-- TASK GOAL --
Check each line of the entries for "keys" and report the ones that have it.

= Beginning of Section =

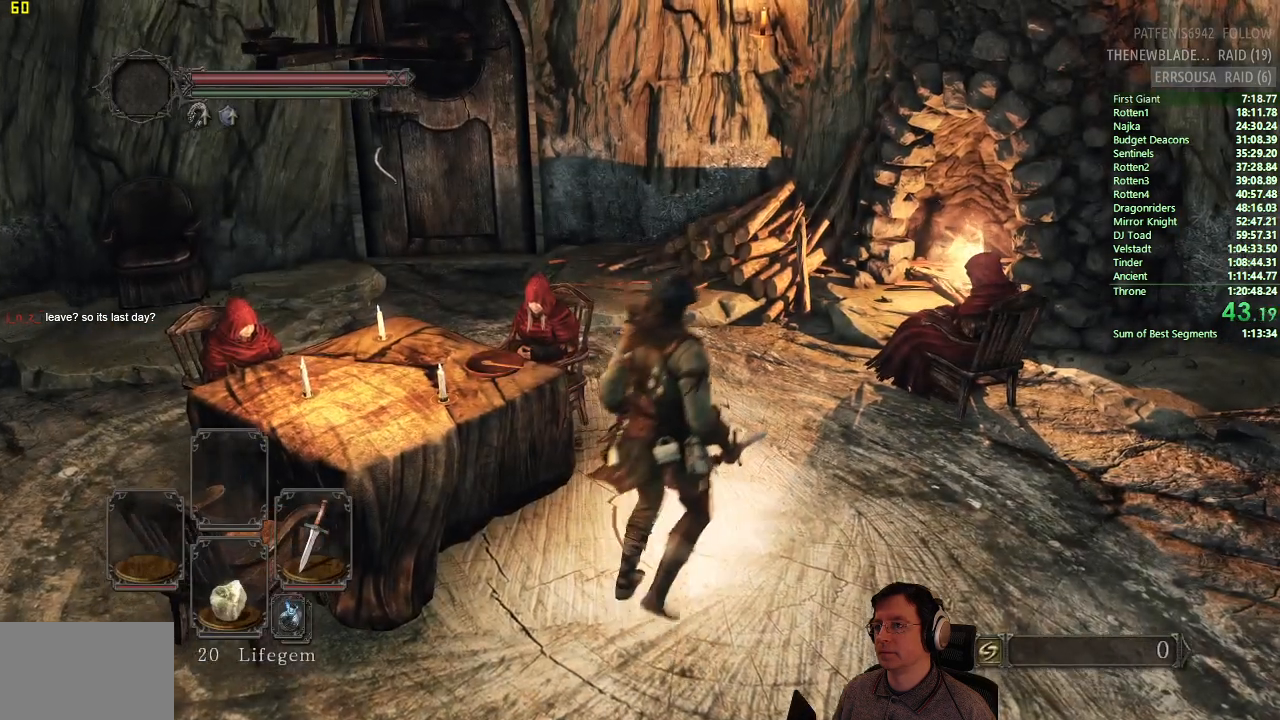
{"buttons": [], "left_stick": "up-left", "right_stick": "center", "events": [[116, "left_stick", "up"], [317, "TRIANGLE", "down"], [400, "left_stick", "up-left"], [417, "TRIANGLE", "up"]]}
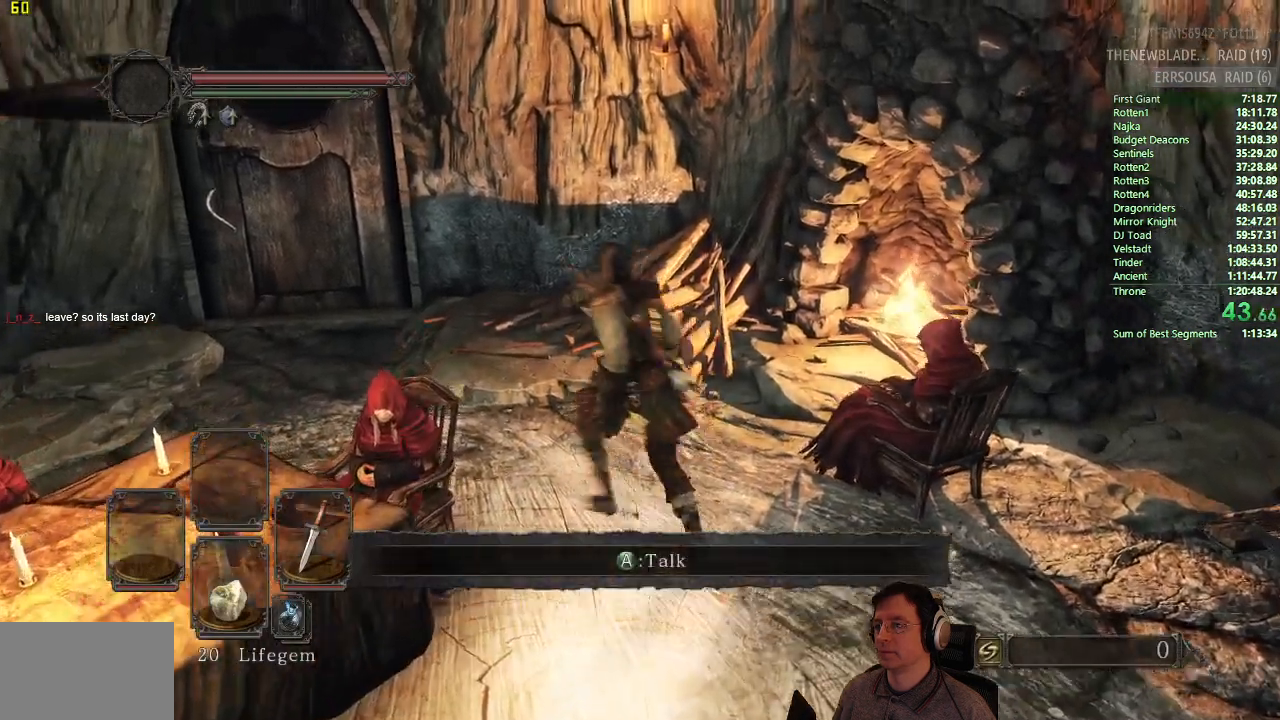
{"buttons": ["CIRCLE"], "left_stick": "up-left", "right_stick": "center", "events": [[267, "CIRCLE", "down"]]}
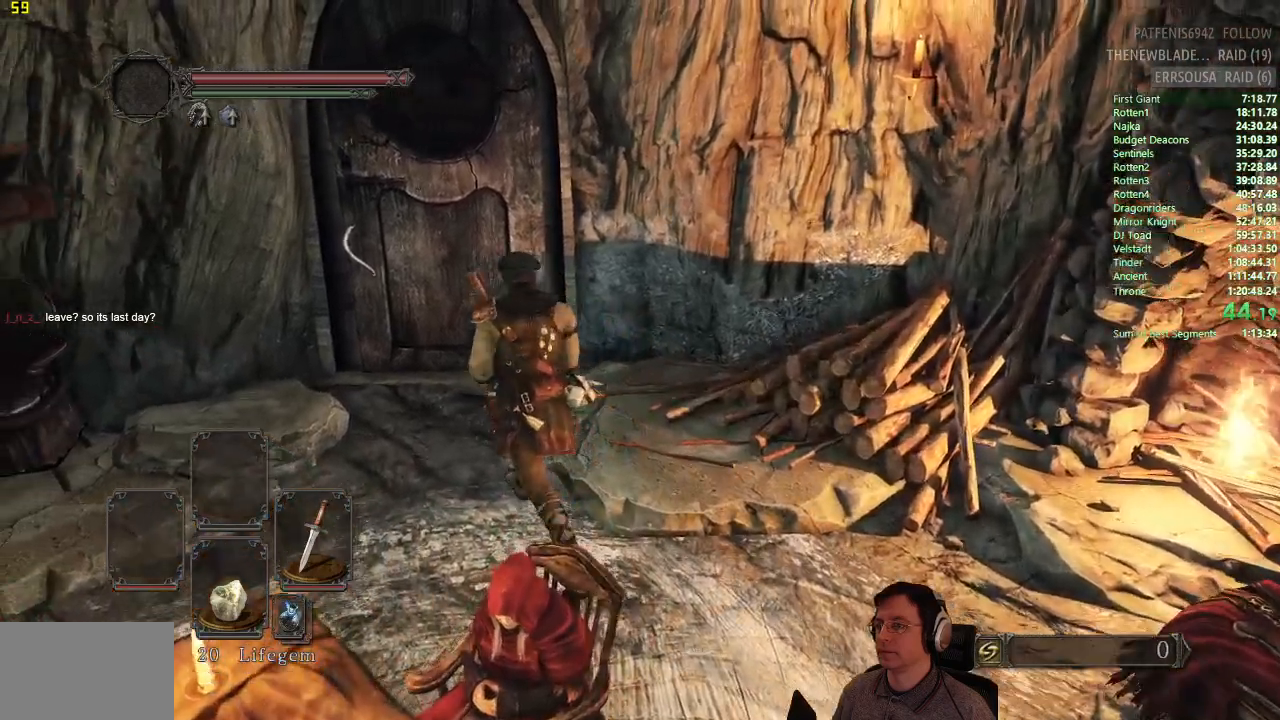
{"buttons": [], "left_stick": "up", "right_stick": "center", "events": [[167, "left_stick", "up"], [217, "CIRCLE", "up"], [300, "CROSS", "down"], [417, "CROSS", "up"]]}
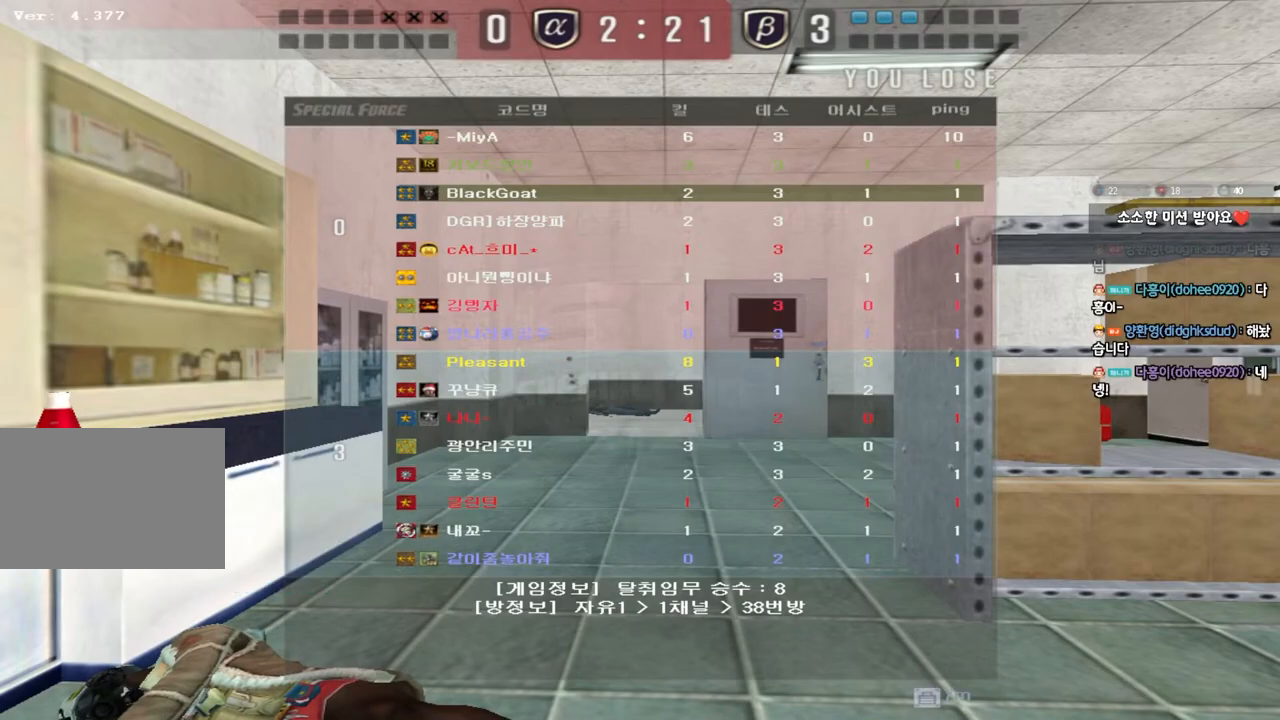
Gameplay with keyboard; each line is a JSON object with the keys held at the frame after it. "events" lists presses ("down") and releases ("up") of "a", "ctrl", "d", "e", "f", "q", "r", "s", "shift", "space", "tab" and "w" between this image and that frame as [ms after this image, input, new state], when the widget could be followed in between. No other keys are recorded. Mouse input is not recorded.
{"keys": ["a", "w"], "events": []}
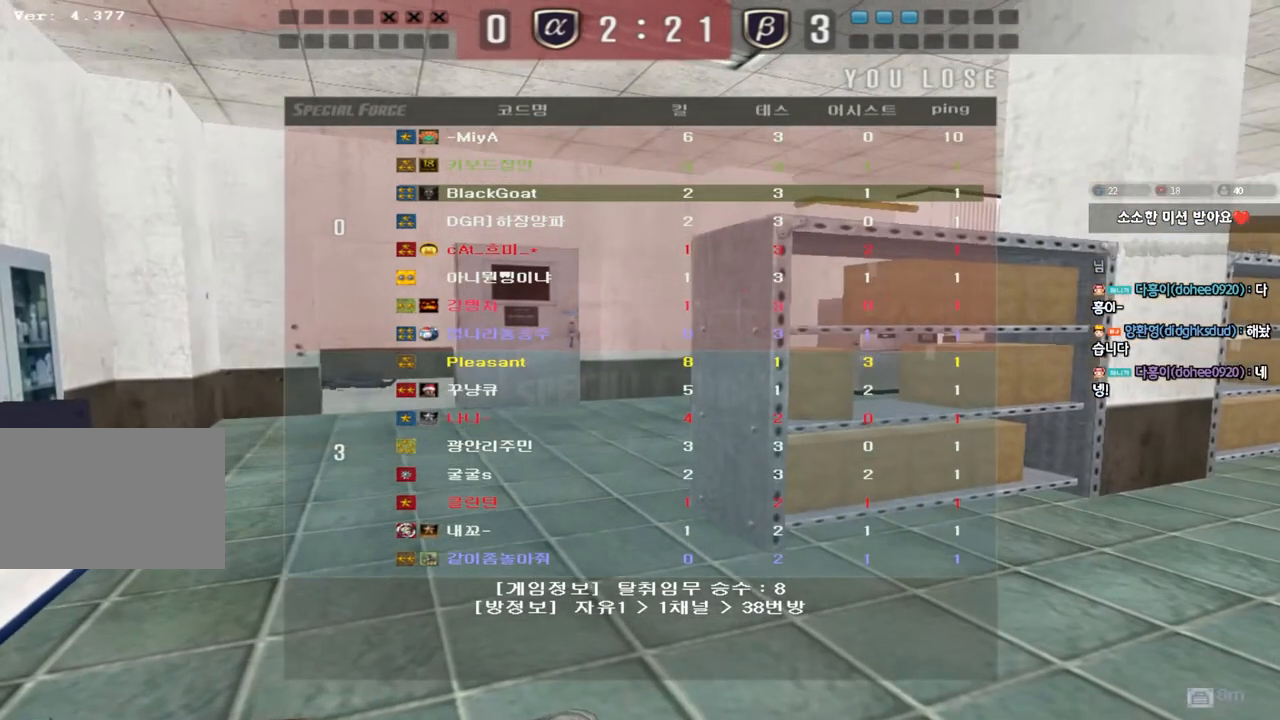
{"keys": ["a", "w"], "events": []}
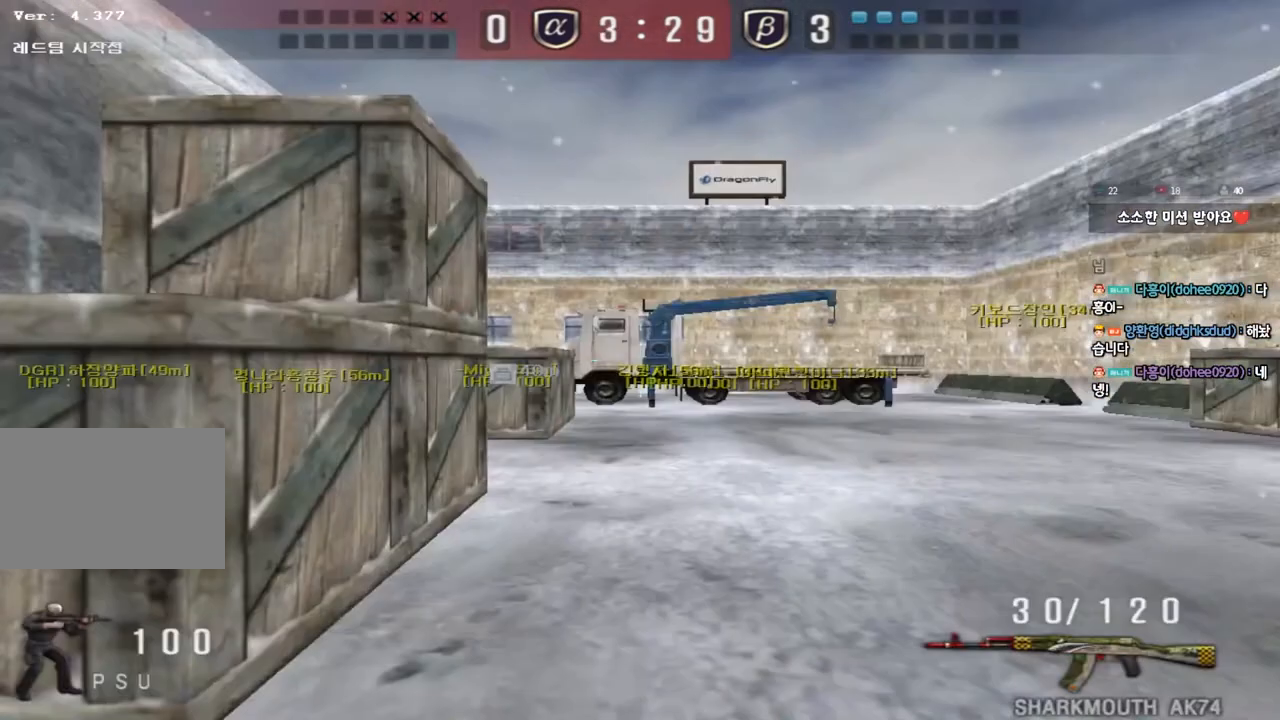
{"keys": ["w"], "events": [[450, "a", "up"]]}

= End of Section =

-- ANSWER TO THE EXERCISE --
Gameplay with keyboard; each line is a JSON object with the keys held at the frame after it. "events" lists presses ("down") and releases ("up") of "a", "ctrl", "d", "e", "f", "q", "r", "s", "shift", "space", "tab" and "w" between this image and that frame as [ms after this image, input, new state], when the widget could be followed in between. No other keys are recorded. Mouse input is not recorded.
{"keys": ["a", "w"], "events": []}
{"keys": ["a", "w"], "events": []}
{"keys": ["w"], "events": [[450, "a", "up"]]}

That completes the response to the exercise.